EC2 Troubleshooting
Summary
- Most EC2 issues fall into a handful of categories: launch failures, connectivity, performance, storage/network, cost, and status check failures.
- Effective troubleshooting starts with a standard checklist (state, network/Security Group/route, logs, CloudWatch metrics) before making configuration changes.
- Strong monitoring and logging (CloudWatch, VPC Flow Logs, Systems Manager) dramatically reduce mean time to resolution.
Troubleshooting flow
mermaid
flowchart TD
A[EC2 issue] --> B{Category?}
B --> C[Launch failure]
B --> D[Cannot connect]
B --> E[Performance problem]
B --> F[Storage/Network issue]
B --> G[Cost anomaly]
C --> C1[Check limits, AZ capacity, instance type]
D --> D1[Check SG/NACL/Route, IP, key/user]
E --> E1[Check CPU/Mem/IO; right-size/ASG]
F --> F1[Check EBS type, IOPS, network metrics]
G --> G1[Use Cost Explorer; find idle resources & data transfer]Best Practices
- Always verify the basics first: instance state, correct Security Group rules, route tables, NACLs, DNS/IP, and correct SSH/RDP user and key.
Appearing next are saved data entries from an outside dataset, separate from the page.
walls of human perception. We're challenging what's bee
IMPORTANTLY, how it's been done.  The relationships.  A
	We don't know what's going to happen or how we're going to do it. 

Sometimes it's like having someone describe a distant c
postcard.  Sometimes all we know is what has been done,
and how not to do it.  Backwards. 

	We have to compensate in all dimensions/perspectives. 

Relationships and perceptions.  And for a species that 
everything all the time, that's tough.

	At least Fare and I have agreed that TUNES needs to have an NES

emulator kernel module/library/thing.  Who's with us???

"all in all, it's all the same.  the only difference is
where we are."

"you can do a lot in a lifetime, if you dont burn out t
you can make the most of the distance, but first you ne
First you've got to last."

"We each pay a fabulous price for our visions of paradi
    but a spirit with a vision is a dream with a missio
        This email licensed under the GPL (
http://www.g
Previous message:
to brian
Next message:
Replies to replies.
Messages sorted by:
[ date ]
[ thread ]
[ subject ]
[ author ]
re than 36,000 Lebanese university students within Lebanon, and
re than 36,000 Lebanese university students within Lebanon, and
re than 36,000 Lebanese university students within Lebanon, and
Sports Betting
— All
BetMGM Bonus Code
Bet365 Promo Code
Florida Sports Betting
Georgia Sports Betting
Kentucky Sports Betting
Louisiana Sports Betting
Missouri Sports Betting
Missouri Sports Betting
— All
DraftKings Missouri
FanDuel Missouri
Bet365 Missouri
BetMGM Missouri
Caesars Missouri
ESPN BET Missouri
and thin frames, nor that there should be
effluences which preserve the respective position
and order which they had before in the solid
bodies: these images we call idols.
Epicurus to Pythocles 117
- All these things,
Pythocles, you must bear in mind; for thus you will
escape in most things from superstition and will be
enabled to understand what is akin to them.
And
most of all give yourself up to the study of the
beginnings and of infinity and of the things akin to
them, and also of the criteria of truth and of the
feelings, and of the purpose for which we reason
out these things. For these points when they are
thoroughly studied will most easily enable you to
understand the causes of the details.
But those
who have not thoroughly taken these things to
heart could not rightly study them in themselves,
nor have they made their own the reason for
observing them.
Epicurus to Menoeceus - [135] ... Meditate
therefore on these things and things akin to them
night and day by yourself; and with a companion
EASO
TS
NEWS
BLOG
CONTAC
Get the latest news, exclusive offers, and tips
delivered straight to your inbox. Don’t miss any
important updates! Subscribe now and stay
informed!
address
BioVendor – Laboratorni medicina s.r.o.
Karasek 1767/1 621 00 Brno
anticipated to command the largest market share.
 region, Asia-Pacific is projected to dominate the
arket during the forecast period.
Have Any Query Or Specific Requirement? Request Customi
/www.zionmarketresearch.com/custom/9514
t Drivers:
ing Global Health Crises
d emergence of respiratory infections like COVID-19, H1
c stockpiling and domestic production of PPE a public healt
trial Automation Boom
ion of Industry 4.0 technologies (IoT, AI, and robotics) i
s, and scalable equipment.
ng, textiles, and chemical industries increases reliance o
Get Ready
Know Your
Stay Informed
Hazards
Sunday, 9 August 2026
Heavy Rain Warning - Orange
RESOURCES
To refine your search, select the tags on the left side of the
- Use CloudWatch metrics and logs to pinpoint root causes (high CPU, I/O bottlenecks, network throttling, status check failures) instead of guessing.
- For status check failures:
- System status → underlying host issue → stop/start to move to a new host, check AWS Health.
- Instance status → OS/app/network issue inside the instance → inspect logs and configuration.
- For performance issues, prioritize right‑sizing, code/DB optimization, appropriate EBS volume and instance type selection, and enhanced networking/placement groups where applicable.
- For cost anomalies, look for always‑on instances, unattached EBS volumes, idle Elastic IPs, old snapshots, and unexpected data transfer patterns.
- Document root causes and fixes, then improve monitoring/alerting or configuration to prevent recurrence.
Exam Notes
- Many questions describe “cannot SSH/RDP” or “no internet”; the expected approach is to walk through the basic connectivity checklist (state, SG, NACL, route, IP, key/user).
- Know the difference between System status checks (host issues, fixed by stop/start) and Instance status checks (OS/app/network issues, fixed by configuration changes).
- Cost‑related troubleshooting often involves identifying idle resources (running instances, unattached EBS, unused Elastic IPs, old snapshots) and high data transfer patterns.
- Key tools to remember: CloudWatch (metrics/logs), VPC Flow Logs, Systems Manager, EC2 Instance Connect, AWS Health Dashboard, Cost Explorer, AWS Budgets.